Provided information:
--------

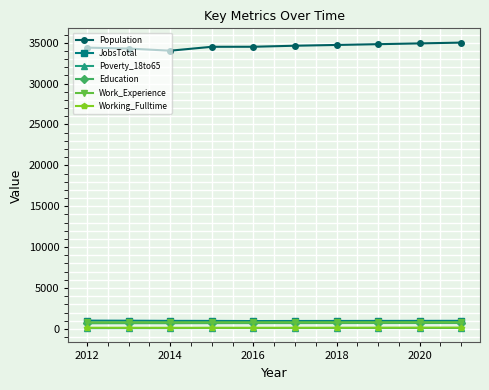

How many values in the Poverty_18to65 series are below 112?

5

--------

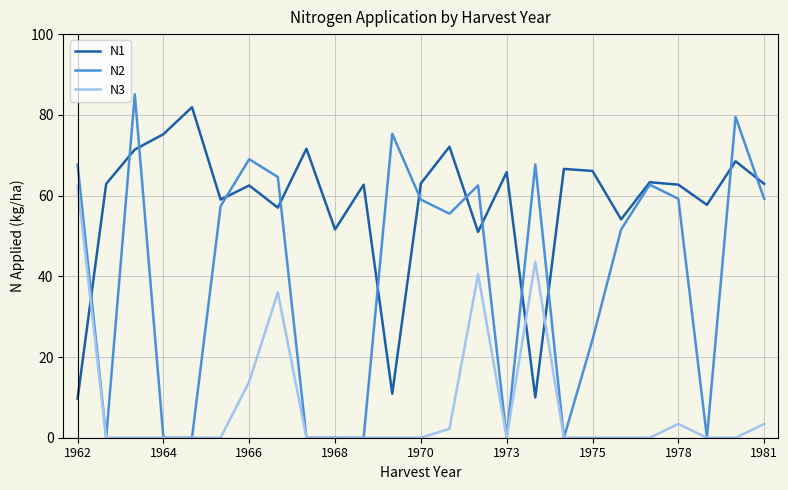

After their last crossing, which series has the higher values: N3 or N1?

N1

--------

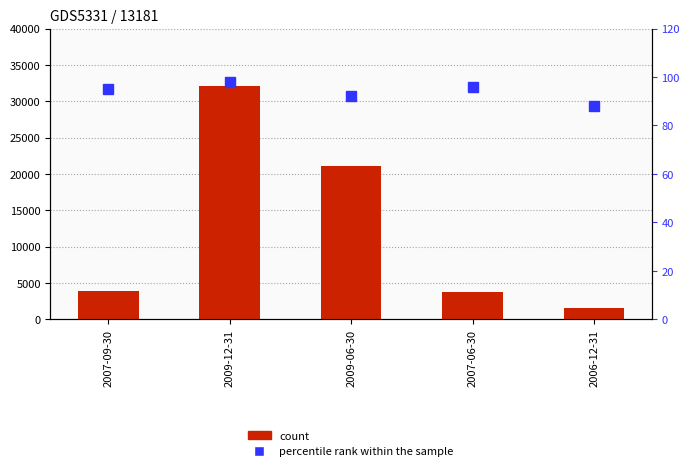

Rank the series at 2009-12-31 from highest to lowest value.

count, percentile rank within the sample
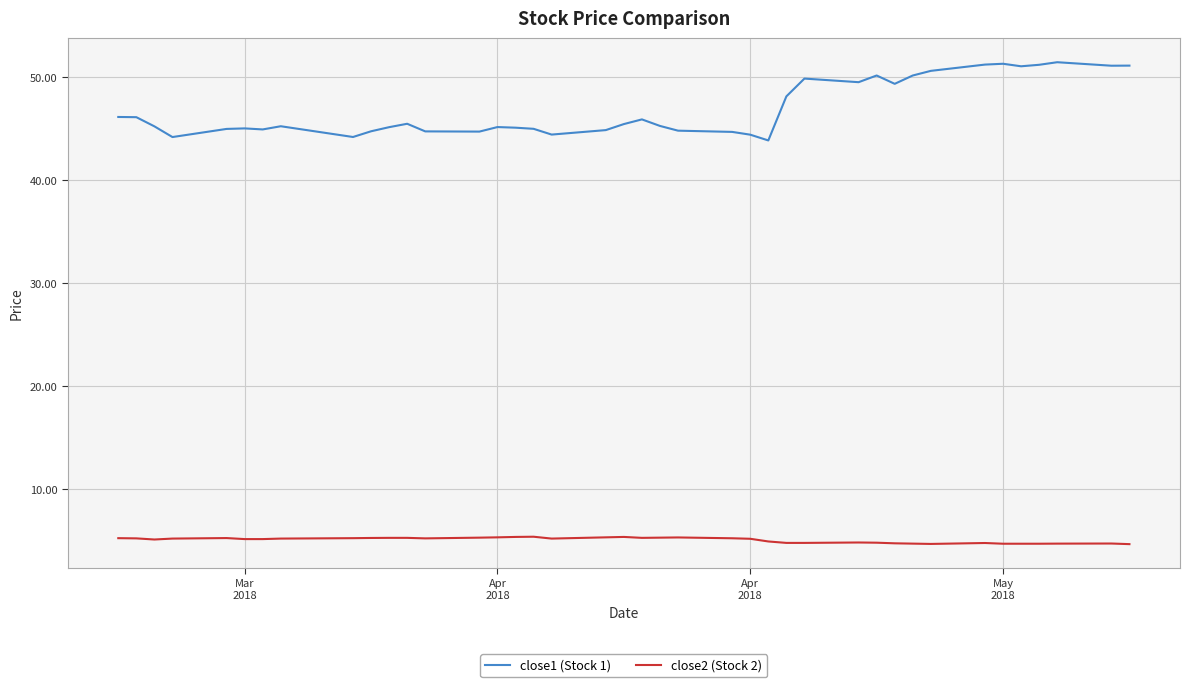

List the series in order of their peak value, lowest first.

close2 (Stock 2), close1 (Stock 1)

--------

Required work: Reproduce the material from the line containing "List the series" to the line containing "close2 (Stock 2), close1 (Stock 1)", including both of those lines, without any alteration.

Result:
List the series in order of their peak value, lowest first.

close2 (Stock 2), close1 (Stock 1)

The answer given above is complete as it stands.